Amy Frazier, who beat Myskina to reach Wimbledon’s fourth round for the first time since 1996, next faces No.13 Maria Sharapova, while 1999 winner Lindsay Davenport also advanced. Two-time defending champion Serena Williams, No.4 Amelie Mauresmo and No.7 Jennifer Capriati reached the third round.

Williams had 23 unforced errors against Stephanie Foretz, one fewer than in her first match, but at least the score was counted correctly. Her sister Venus’ streak of four straight Wimbledon finals ended Thursday in a loss to Karolina Sprem, who was awarded an extra point by chair umpire Ted Watts.

Serena wondered why Sprem didn’t point out the error to Watts, who was barred from officiating for the rest of the fortnight.

“As a competitor and as a professional, you should be able to distinguish between right and wrong,” she said. “I’ve never been in a situation like that before. I’m an honest individual. If I were in that situation, I know I’d make the right choice.”

Of all the players asked how they would react if handed a point by mistake, Ivanisevic delivered the most unique reply, of course: “I give it to somebody in the crowd.”

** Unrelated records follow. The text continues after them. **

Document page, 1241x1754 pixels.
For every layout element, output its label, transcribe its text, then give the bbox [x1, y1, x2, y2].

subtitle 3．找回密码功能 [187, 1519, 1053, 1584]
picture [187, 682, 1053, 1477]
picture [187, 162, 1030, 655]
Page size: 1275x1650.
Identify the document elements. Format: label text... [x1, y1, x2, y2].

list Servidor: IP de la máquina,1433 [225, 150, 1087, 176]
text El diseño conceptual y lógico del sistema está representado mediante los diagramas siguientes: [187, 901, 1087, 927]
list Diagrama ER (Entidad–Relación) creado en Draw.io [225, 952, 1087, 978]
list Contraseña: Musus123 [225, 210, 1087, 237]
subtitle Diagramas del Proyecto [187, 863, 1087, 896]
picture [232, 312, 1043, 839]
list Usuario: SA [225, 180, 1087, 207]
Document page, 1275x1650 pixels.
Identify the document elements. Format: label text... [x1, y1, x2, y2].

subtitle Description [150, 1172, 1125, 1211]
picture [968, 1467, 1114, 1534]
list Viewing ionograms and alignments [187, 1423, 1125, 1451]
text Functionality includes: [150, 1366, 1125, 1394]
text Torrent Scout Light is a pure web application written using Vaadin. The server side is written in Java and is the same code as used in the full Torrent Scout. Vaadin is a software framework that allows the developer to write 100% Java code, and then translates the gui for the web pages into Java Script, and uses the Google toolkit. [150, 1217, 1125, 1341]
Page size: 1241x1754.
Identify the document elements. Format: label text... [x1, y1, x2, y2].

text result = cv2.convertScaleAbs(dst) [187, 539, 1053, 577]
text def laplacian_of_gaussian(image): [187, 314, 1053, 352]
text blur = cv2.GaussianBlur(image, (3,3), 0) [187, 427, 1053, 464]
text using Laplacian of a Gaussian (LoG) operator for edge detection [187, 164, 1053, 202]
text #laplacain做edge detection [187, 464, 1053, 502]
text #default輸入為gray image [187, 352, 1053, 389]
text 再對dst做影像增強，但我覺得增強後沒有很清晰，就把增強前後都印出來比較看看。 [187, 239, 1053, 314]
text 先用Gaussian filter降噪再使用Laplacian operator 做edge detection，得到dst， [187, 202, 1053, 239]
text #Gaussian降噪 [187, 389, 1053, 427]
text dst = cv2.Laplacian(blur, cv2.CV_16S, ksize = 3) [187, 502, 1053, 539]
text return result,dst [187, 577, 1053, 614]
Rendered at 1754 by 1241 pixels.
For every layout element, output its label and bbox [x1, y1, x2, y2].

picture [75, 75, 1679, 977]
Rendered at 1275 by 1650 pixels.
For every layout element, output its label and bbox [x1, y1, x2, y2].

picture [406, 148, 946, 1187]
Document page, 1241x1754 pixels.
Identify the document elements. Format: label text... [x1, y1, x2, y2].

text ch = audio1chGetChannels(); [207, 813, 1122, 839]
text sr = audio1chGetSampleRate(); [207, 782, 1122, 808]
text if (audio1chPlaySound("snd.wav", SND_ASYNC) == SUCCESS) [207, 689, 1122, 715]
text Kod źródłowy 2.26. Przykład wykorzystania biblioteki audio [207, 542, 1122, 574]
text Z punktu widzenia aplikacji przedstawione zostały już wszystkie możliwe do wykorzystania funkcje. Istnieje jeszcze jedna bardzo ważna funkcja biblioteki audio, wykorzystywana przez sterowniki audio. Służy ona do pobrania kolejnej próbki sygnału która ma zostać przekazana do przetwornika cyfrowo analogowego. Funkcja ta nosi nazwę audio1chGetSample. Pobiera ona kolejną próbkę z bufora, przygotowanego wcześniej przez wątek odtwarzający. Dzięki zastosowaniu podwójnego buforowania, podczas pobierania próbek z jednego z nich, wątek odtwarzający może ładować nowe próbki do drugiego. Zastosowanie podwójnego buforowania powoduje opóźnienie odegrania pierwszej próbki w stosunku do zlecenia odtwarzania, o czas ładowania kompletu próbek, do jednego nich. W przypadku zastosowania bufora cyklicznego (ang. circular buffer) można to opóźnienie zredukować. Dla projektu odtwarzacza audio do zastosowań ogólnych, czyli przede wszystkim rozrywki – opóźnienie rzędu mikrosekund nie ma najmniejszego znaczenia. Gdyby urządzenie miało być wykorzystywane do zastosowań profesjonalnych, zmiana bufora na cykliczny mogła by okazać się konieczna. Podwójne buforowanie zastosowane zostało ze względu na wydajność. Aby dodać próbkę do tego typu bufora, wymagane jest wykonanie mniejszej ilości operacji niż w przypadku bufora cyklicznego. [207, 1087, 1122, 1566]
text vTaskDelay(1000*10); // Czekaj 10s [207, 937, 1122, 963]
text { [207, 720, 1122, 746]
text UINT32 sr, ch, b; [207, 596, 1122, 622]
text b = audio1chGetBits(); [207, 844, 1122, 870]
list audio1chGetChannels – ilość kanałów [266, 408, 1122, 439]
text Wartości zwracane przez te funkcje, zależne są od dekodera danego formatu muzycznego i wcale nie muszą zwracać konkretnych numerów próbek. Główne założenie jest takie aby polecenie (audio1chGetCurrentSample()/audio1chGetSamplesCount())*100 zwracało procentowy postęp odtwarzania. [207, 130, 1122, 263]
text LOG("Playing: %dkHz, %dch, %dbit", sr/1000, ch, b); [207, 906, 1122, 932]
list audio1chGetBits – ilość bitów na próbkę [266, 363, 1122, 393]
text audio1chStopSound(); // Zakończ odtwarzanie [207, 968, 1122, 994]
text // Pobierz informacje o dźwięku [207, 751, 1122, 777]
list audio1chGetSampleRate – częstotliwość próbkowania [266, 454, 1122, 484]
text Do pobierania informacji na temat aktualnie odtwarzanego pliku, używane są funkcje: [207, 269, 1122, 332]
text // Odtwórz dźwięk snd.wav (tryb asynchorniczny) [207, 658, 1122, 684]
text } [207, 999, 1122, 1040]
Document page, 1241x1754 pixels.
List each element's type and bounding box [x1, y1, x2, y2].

Unable to defend his lone Grand Slam title because of a series of injuries, he wanted one last hurrah at Wimbledon before quitting. He made it to the 1992, 1994 and 1998 finals, losing once to Andre Agassi and twice to Pete Sampras. Then, in 2001, ranked 125th and in need of shoulder surgery, he became the first wild card to win a Slam, pounding a record 212 aces along the way.

His final match as a pro provided a wonderful contrast: Ivanisevic’s go-for-broke serve-and-volley style vs. Hewitt’s best-in-the-game returns and lobs.

With the sun shining, Ivanisevic hit 15 aces but had nine double-faults; Hewitt compiled 17 break points, converting four. That was enough because the Australian never faced a break point and lost one point on his serve in the second set.

When it ended with Hewitt’s forehand passing winner, the crowd of about 13,000 celebrated Ivanisevic with a two-minute standing ovation.